The exceptional recent performance of the United States is certainly impressive and a major driver of global growth, but it reflects strong demand factors as well, including a fiscal stance that is out of line with long-term fiscal sustainability,” said Mr Gourinchas.

An example of unusual fiscal policy is the Inflation Reduction Act, which includes US$369 billion in new spending to encourage green energy investment. This raises short-term risks to the disinflation process, as well as longer-term fiscal and financial stability risks for the global economy since it risks pushing up global funding costs, he said.

While things are going well now, Mr Gourinchas said risks to global economic progress remain.

On the downside, new price spikes stemming from geopolitical tensions, including those from the war in Ukraine and the conflict in Gaza and Israel, could, along with persistent core inflation where labour markets are still tight, raise interest rate expectations and reduce asset prices.
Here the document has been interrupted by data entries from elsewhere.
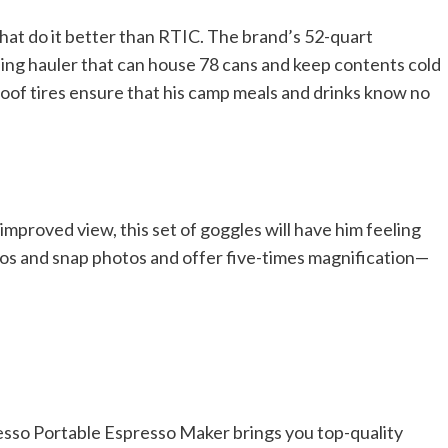
hat do it better than RTIC. The brand’s 52-quart
ing hauler that can house 78 cans and keep contents cold
proof tires ensure that his camp meals and drinks know no
improved view, this set of goggles will have him feeling
eos and snap photos and offer five-times magnification—
esso Portable Espresso Maker brings you top-quality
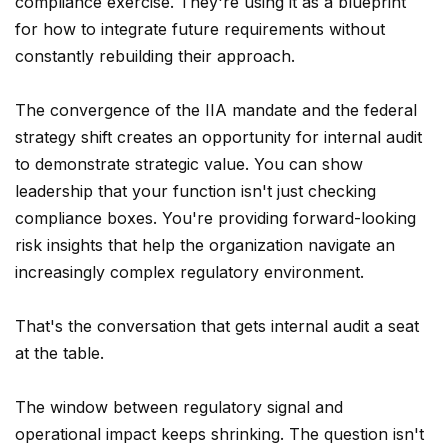
compliance exercise. They're using it as a blueprint
for how to integrate future requirements without
constantly rebuilding their approach.
The convergence of the IIA mandate and the federal
strategy shift creates an opportunity for internal audit
to demonstrate strategic value. You can show
leadership that your function isn't just checking
compliance boxes. You're providing forward-looking
risk insights that help the organization navigate an
increasingly complex regulatory environment.
That's the conversation that gets internal audit a seat
at the table.
The window between regulatory signal and
operational impact keeps shrinking. The question isn't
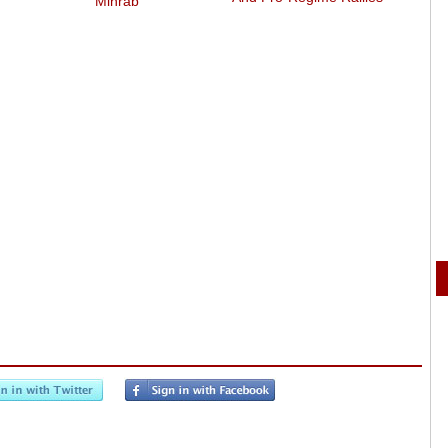
Mihrab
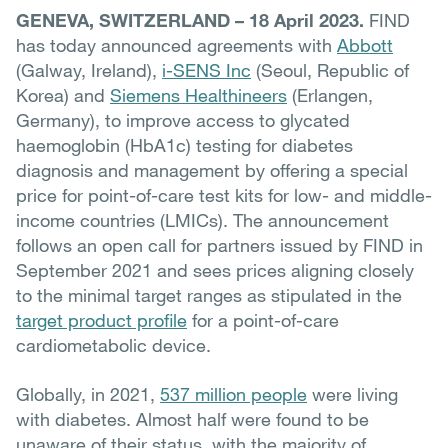
GENEVA, SWITZERLAND – 18 April 2023.
FIND
has today announced agreements with
Abbott
(Galway, Ireland),
i-SENS Inc
(Seoul, Republic of
Korea) and
Siemens Healthineers
(Erlangen,
Germany), to improve access to glycated
haemoglobin (HbA1c) testing for diabetes
diagnosis and management by offering a special
price for point-of-care test kits for low- and middle-
income countries (LMICs). The announcement
follows an open call for partners issued by FIND in
September 2021 and sees prices aligning closely
to the minimal target ranges as stipulated in the
target product profile
for a point-of-care
cardiometabolic device.
Globally, in 2021,
537 million people
were living
with diabetes. A
lmost half were found to be
unaware of their status, with the majority of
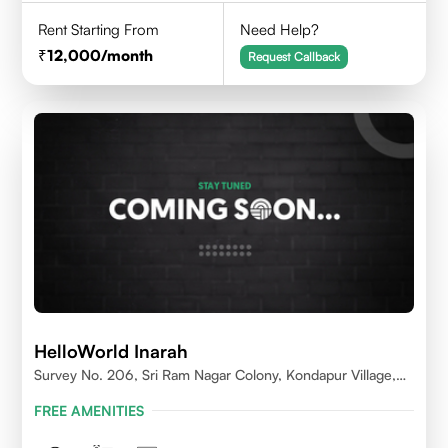
Rent Starting From
Need Help?
12,000
/month
Request Callback
HelloWorld Inarah
Survey No. 206, Sri Ram Nagar Colony, Kondapur Village,
Serilingampally Mandal, Hyderabad, Rangareddy Dist,
FREE AMENITIES
Telangana - 500084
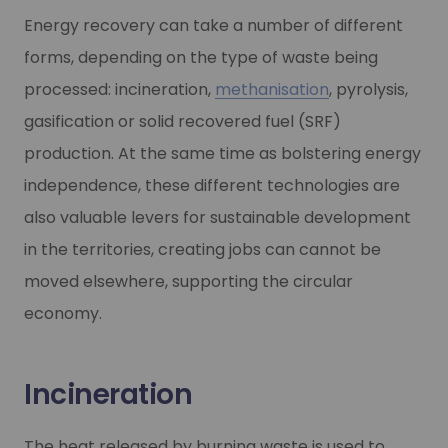
Energy recovery can take a number of different
forms, depending on the type of waste being
processed: incineration,
methanisation
, pyrolysis,
gasification or solid recovered fuel (SRF)
production. At the same time as bolstering energy
independence, these different technologies are
also valuable levers for sustainable development
in the territories, creating jobs can cannot be
moved elsewhere, supporting the circular
economy.
Incineration
The heat released by burning waste is used to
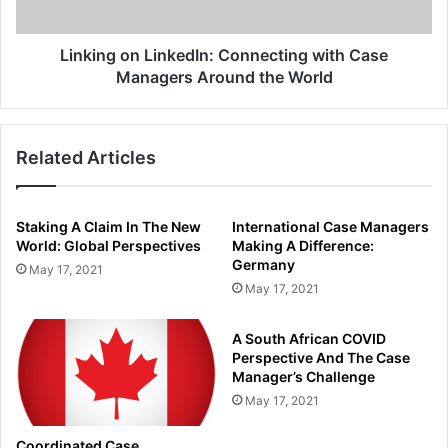
Around
the
World
Linking on LinkedIn: Connecting with Case
Managers Around the World
Related Articles
Staking A Claim In The New
International Case Managers
World: Global Perspectives
Making A Difference:
Germany
May 17, 2021
May 17, 2021
A South African COVID
Perspective And The Case
Manager’s Challenge
May 17, 2021
Coordinated Case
A divergence in disinflation speeds among major economies could also cause currency movements that put financial sectors under pressure.

Mr Gourinchas said growth in China could falter, hurting trading partners, without a comprehensive response to its property sector downturn. “Domestic demand will remain lacklustre for some time unless strong measures and reforms address the root cause. Public debt dynamics are also of concern, especially if the property crisis morphs into a local public finance crisis.

He also noted that weak productivity growth remains a challenge for the whole world and “much hope rests on artificial intelligence delivering strong productivity gains in the medium term”.